Considering UbiQD’s experience in construction and ensuring solar efficiency in aspects of the built environment, further research into the application of quantum dots alongside a leading solar manufacturer could be of benefit for the building-integrated PV (BIPV) sector.

While logistical challenges have limited the implementation of BIPV systems, where buildings will often have to be designed around specialised solar modules, the potential decarbonisation benefits of expanding the BIPV sector are significant.

“The integration of BIPV solutions and nature-based strategies in city planning and design offers a unique opportunity for transforming the urban landscape into greener, more resilient, and energy-efficient spaces,” wrote architect Dr.

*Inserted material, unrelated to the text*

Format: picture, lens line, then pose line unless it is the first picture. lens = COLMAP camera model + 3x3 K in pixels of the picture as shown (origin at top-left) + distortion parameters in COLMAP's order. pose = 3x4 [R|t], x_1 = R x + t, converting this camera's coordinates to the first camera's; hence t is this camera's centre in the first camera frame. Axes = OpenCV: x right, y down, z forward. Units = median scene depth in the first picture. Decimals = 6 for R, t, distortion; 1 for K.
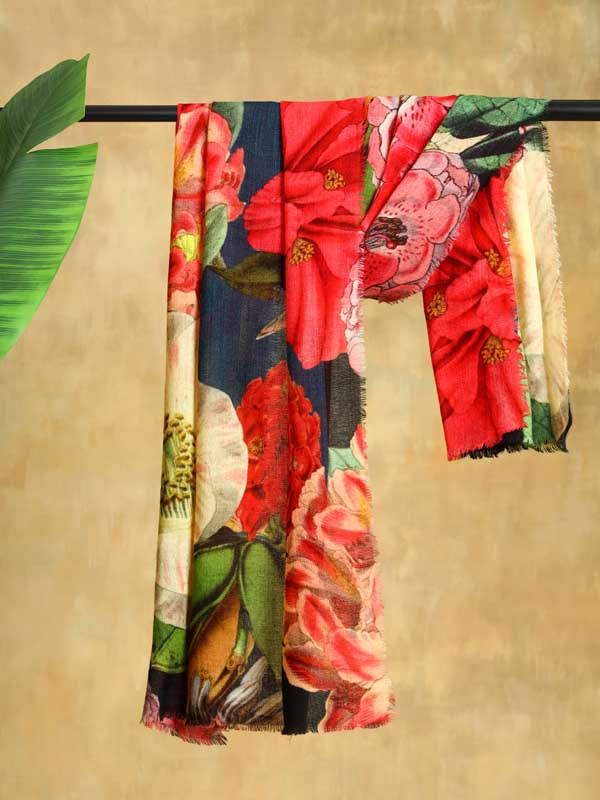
lens RADIAL K [[2182.7, 0, 300.0], [0, 2182.7, 400.0], [0, 0, 1]] dist [0.006605, 0.393800]
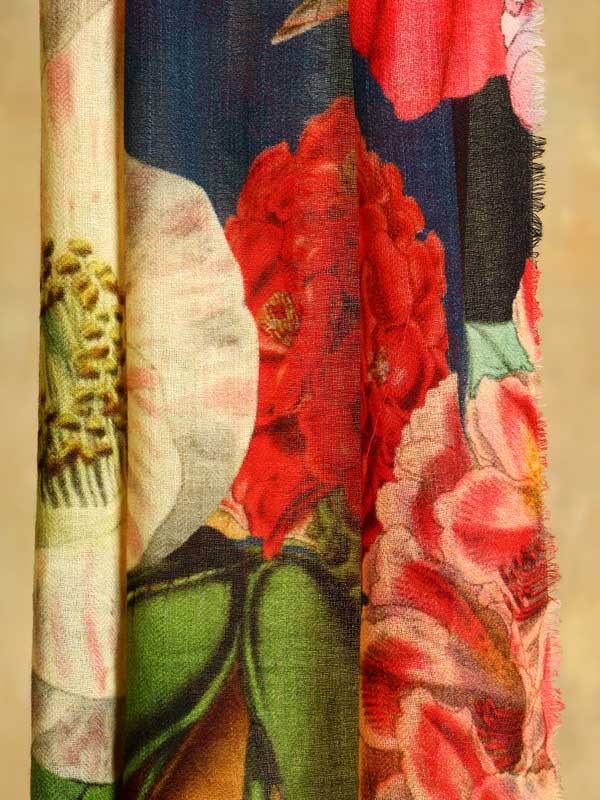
lens RADIAL K [[1773.4, 0, 300.0], [0, 1773.4, 400.0], [0, 0, 1]] dist [0.032986, 0.209439]
pose [[0.996858, -0.023740, 0.075567, -0.040915], [0.010869, 0.986002, 0.166378, -0.017822], [-0.078459, -0.165034, 0.983162, 0.684642]]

Silke Krawietz in the latest issue of the PV Tech Power magazine.

“To realise this vision, it is essential for stakeholders from various sectors, including the building industry, finance sector, and local governments, to collaborate and develop innovative solutions that promote the adoption of BIPV and nature-based solutions.”

While First Solar has not made significant strides into BIPV, its involvement could deliver some of the collaboration Krawietz called for, and the company’s leadership is optimistic about the potential for growth alongside UbiQD.

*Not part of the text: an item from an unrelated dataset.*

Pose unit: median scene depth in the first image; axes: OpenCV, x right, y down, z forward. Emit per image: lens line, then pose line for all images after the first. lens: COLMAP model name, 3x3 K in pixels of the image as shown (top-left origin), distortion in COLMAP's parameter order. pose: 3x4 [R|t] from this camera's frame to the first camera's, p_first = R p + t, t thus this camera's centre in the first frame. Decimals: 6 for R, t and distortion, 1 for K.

“As we work towards developing the next generation of photovoltaics, we are exploring a range of enhancements that could allow us to convert more sunlight into energy,” said First Solar chief technology officer Markus Gloeckler. “We are interested in the potential use of quantum dots in optimising the absorption of light and look forward to continuing our work with UbiQD on exploring this possibility.”

This will be welcome news for First Solar, which today announced that it had uncovered four instances of unethical recruitment and labour practices at a facility in Malaysia.